Hi I was trying to understand Theoerem 2.4.5 of Hormander's book "An Introduction to Complex Analysis in Several Variables". It shows the existence and uniqueness of power series expansion of any holomorphic function in a connect Reinhardt domain containing the origin. However I don't have a big picture of how to prove it, like why we construct $\Omega_\epsilon$. Below are some of my questions so far:
how to show $\Omega_\epsilon$ is open? I was trying to use definition and inverse triangle inequality to prove it but it was unsuccessful.
Why do we need the component of $\Omega_\epsilon$, denoted by $\Omega_\epsilon^\prime$. Furthermore, why we need to note that $\Omega = \cup_{\epsilon > 0} \Omega_\epsilon^\prime$ and then when $z \in \Omega_\epsilon^\prime$, we define a such integral, called $g(z)$?

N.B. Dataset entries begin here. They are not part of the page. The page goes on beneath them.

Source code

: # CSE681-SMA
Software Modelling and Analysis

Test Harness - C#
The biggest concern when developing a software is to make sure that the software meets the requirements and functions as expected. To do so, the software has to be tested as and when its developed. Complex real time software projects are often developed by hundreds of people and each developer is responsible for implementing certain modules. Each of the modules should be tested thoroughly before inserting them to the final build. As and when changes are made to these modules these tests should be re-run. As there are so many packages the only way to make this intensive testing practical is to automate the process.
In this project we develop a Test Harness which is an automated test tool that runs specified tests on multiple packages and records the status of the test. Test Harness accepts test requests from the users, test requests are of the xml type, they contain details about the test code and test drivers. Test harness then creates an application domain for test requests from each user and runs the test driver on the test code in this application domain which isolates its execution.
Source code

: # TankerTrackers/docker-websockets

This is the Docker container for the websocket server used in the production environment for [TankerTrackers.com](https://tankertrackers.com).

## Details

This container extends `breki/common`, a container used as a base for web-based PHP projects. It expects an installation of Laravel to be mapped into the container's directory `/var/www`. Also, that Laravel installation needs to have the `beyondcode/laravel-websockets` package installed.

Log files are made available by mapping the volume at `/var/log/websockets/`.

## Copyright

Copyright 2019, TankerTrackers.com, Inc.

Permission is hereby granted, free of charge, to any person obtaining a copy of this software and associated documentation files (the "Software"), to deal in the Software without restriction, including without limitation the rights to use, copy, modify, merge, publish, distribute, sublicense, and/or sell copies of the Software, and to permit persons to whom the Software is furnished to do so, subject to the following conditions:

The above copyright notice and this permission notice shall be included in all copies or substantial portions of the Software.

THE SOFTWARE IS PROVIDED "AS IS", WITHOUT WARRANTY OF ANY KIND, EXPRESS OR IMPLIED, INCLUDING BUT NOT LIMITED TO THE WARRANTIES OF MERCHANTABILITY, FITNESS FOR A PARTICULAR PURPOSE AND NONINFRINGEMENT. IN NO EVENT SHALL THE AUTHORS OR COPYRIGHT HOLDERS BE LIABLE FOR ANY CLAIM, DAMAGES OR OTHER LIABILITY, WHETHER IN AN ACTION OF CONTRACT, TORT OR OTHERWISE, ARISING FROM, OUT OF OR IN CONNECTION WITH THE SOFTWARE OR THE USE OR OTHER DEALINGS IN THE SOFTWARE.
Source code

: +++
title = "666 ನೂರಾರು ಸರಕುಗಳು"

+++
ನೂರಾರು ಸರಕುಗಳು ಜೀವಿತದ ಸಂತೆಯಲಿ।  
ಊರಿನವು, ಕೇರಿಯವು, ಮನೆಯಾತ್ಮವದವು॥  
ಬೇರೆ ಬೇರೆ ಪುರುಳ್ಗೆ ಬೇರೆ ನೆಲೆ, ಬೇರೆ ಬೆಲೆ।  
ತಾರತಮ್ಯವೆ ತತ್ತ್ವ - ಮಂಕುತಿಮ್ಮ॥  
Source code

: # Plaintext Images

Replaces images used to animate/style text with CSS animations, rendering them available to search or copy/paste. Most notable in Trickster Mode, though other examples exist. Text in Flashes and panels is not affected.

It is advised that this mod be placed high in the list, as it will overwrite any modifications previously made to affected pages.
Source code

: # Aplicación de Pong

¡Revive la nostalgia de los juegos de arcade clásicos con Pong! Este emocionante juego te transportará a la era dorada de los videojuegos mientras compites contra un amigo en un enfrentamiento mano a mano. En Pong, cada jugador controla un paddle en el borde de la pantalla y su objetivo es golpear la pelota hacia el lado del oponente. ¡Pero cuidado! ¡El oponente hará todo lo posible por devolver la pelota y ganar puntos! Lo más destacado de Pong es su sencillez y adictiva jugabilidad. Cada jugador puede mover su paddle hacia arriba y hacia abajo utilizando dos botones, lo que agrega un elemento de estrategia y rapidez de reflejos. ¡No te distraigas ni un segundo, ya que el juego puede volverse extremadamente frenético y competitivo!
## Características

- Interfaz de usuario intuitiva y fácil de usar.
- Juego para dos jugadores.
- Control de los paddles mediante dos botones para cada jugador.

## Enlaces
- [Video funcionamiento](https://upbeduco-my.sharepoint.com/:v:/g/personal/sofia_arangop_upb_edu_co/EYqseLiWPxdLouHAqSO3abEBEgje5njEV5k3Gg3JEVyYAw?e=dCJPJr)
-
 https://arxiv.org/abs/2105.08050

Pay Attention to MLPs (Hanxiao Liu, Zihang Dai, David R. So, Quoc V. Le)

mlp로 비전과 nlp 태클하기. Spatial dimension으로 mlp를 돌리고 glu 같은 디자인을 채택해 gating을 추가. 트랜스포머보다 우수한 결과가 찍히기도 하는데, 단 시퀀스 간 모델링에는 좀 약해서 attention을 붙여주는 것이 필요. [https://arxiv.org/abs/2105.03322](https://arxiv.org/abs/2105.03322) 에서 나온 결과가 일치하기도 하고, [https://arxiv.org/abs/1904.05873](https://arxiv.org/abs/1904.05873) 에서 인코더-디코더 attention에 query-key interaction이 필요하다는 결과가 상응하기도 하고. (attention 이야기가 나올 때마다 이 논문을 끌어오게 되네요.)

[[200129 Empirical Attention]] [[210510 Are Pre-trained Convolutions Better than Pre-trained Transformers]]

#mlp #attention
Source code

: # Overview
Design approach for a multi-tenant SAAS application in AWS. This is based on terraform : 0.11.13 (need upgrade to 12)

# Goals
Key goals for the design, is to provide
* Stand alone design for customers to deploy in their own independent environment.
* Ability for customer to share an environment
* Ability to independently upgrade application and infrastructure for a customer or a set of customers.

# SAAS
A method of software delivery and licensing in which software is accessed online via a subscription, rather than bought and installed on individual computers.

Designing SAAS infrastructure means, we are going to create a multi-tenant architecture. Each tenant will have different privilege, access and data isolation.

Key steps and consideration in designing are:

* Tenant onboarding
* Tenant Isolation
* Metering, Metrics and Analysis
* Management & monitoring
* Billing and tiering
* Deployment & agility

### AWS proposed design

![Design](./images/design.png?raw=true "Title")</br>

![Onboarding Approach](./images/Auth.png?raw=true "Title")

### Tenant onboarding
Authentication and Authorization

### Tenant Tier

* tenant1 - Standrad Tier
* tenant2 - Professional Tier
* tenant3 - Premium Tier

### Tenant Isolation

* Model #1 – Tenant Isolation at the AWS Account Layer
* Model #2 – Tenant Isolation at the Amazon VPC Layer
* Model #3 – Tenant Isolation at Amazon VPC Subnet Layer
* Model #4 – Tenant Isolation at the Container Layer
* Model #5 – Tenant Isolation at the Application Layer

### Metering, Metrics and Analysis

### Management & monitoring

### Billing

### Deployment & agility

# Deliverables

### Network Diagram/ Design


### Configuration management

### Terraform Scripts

How to show $g(z)$ is holomorphic in $\Omega_\epsilon$? I know if we can show it, then we can apply the principle of analytic continuation to derive $f = g$.
Any help will be appreciated!
Overview. A Reinhardt domain $D$ is a region that can be characterized by its schematic diagram in absolute space (the space of absolute values of the coordinate entries). For example, in two complex variables, if $D$ is Reinhardt, then $(z_1, z_2)\in D \iff (|z_1|,|z_2|)\in D $ Consequently, to visualize $D$ we first sketch the diagram in absolute space comprising all ordered pairs of non-negative real values $ (r_1, r_2)$ in $D$. Denote this absolute region in the first quadrant of the real plane $[0,\infty] \times [0, \infty]$ by $|D|$.
Suggestion. Work through Hormander's proof in a 2D special case. Try drawing an open region $|D|$ in 2D absolute space that worms around in the plane starting from an open nbd of the origin.
In Hormander's presentation, the idea is to use a single dilation parameter $\epsilon$ that parametrizes a family of smaller Reinhardt domains that blossom out to fill the full set $\Omega$.
Answers to your numbered questions.
The nested family of open subsets $\Omega(\epsilon) \subset \Omega$ allow us to sneak up on the full set $\Omega$ with smaller Reinhardt subdomains of $\Omega$ each of which can be dilated up slightly and still fit in $\Omega$. That wiggle room allows us to write a multivariate Cauchy integral representation for $f(z)$ valid in each subdomain. The wiggle room ensures that the Cauchy integral can be evaluated by expanding the integrand as multivariate power series term-wise that converges on the subdomain. (Multivariate geometric series expansion. ) Hormander does this at the end of the proof.
The open subdomain $\Omega (\epsilon)$ is a countable union of open connected components, one of which contains the origin, which is the center point of all of our power series expansions. As we vary $\epsilon$ this special component balloons up to become all of $\Omega$. It is the only component that we really care about.
As stated in proof, " differentiation under the integral sign shows that it is holomorphic".